And so when implementing the SYCL built-ins using the SPIR-V built-ins,
only half of the range can be used in a properly defined way, which
means only one of the value parameters of the SPIR-V built-ins actually
matters. Therefore the SYCL built-ins are implemented passing in the
same value to both value parameters of the SPIR-V built-ins.

The complete definition of the SPIR-V built-ins can be found here:

* https://github.com/KhronosGroup/SPIRV-Registry/blob/main/extensions/INTEL/SPV_INTEL_subgroups.asciidoc#instructions
---
 .../libspirv/group/collectives.cl             |  11 +-
 .../libspirv/misc/sub_group_shuffle.cl        | 110 +++++++++++-------
 sycl/include/CL/sycl/detail/spirv.hpp         |  45 ++++---
 3 files changed, 97 insertions(+), 69 deletions(-)

WORK TO COMPLETE ▸
In the patch note above, what value do the SYCL built-ins pass to the two value parameters of the SPIR-V built-ins?

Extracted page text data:
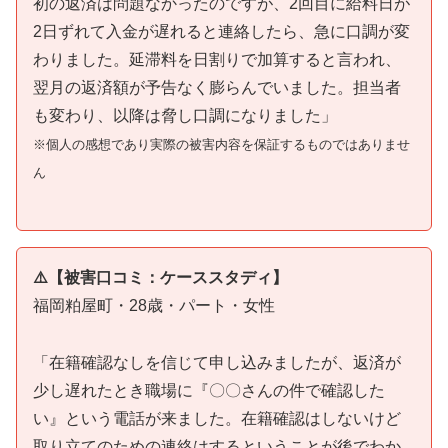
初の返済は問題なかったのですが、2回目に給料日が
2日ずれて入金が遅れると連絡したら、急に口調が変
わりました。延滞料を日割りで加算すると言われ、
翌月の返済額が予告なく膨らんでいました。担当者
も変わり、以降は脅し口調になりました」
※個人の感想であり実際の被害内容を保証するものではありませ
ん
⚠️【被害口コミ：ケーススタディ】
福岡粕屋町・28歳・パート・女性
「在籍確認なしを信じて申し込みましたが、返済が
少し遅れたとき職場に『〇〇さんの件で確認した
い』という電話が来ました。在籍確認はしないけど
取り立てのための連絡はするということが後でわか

RESPONSE TO THE EXERCISE ▸
They pass the same value to both value parameters.